Medicaid expansion divides Missouri Republicans
04/04/2014 5:22 PM
04/05/2014 12:06 AM
Discord has emerged among Missouri Republicans who for years have been united against a Medicaid expansion or anything that smells of Obamacare.
That schism boiled up in legislative debate this week, serving as fresh evidence that while few would bet on Missouri expanding eligibility for the federal health insurance program this year, resistance could be wavering.
“Until now, there’s been a brick wall between the Democrats and Republicans, and no one has come over to the side of trying to find a compromise that would fit for Missouri,” said Senate Minority Leader Jolie Justus, a Kansas City Democrat. “For the first time, I truly feel like there is a path forward and that expansion is going to happen.”

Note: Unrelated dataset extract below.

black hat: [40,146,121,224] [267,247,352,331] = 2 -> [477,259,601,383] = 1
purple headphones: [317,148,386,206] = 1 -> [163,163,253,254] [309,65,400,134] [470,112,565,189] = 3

Efforts by some Republican legislators to rework and expand Medicaid still aren’t likely to succeed this year. But their push has revealed fissures in the GOP blanket objection to anything spinning from the Affordable Care Act.
At the same time, though, their efforts have demonstrated that key opponents remain as committed as ever.
“I will stand with my colleagues and stop any push for expansion,” said Sen. Rob Schaaf, a St. Joseph Republican and a family physician. “There is no pathway by which Medicaid expansion will occur this (legislative) session.”
The politics of Medicaid expansion in Missouri have always been complicated. To be eligible for Medicaid in Missouri currently, a non-elderly adult must have a dependent child and can earn no more than 19 percent of the poverty level — roughly $3,700 for a single mother with two children.
Under the federal health care law, states that expand Medicaid eligibility to those earning up to 138 percent of the poverty level can initially receive full federal funding for that group, with the federal share gradually scaling back to 90 percent.
Without expansion, those earning between 19 percent of the poverty level and 138 percent will qualify neither for Medicaid nor federal subsidies to help them purchase private insurance.
Around 200,000 Missourians fall into that coverage gap.
Democrats have pushed for expansion alongside traditionally Republican groups such as the Missouri Chamber of Commerce and Industry. They have argued that expansion would provide coverage to uninsured Missourians and that doing so would inject billions of additional federal dollars into the state’s economy.
On the other side are conservative activists and lawmakers who believe it’s unwise to add to the national debt while putting more people in the care of a social safety net.
A group of House Republicans, led by Reps. Noel Torpey of Independence and Jay Barnes of Jefferson City, has been pushing for fellow lawmakers to accept federal money for expansion while implementing reforms in the Medicaid system.
That effort has gained traction in the House but has run into fierce opposition in the Senate.
Two weeks ago, five Republican senators — led by John Lamping of St. Louis County and Kurt Schaefer of Columbia — declared they would use the filibuster to kill any measure that adds people to the Medicaid rolls.
“This is done. It’s not happening,” Lamping said to expansion proponents. “Go find something else to do.”
On Wednesday, during a heated debate on the Senate floor between Lamping and a fellow Republican, Sen. Ryan Silvey, differences within the GOP bubbled over.
“I’ve just grown weary of those who want to toss their hands up and throw labels around instead of digging into the details of trying to solve the problem,” said Silvey, a Kansas City Republican. “You have people who are more interested in sound bites and more interested in obstructing than they are in realizing what the reality of the situation is and dealing with it.”
Silvey has begun circulating a plan that would use federal money to help finance private health insurance for low-income adults. It also would implement changes, long pursued by Republican lawmakers, to the Medicaid system and entitlement programs like food stamps. Among the changes are work requirements for those receiving aid.
“If we were to put these ideas on the governor’s desk right now, they would get vetoed,” Silvey said. “But as part of a comprehensive reform package of the state’s welfare system that includes some sort of expansion, I think he’d have to sign it.”
Lamping, who has decided not to run for re-election this year, said advocates for expansion are now trying to use reform as a smoke screen. Republicans must stand firm, he said, against anything stemming from the federal health care law.
“Being fiscally conservative isn’t easy,” Lamping said. “It’s a hard job.”
Democratic Gov. Jay Nixon, who supports Medicaid expansion, has estimated that Missouri could save money by switching some people whose health care is covered by state funds into the new federally funded Medicaid category.
Silvey said those initial savings could be stockpiled to help cover the state’s future costs. If that doesn’t provide enough money, Silvey said, future state costs could be covered by reducing the state’s reimbursement rate to hospitals.
For those living below the poverty level, Silvey’s plan would provide coverage through managed care insurance policies. The state would use federal Medicaid money to subsidize private insurance plans for those who live above the poverty line. Recipients would be encouraged to work and be mandated to pay premiums and copays in many instances.
Any changes made to the Medicaid system will hinge on getting a waiver from the federal government.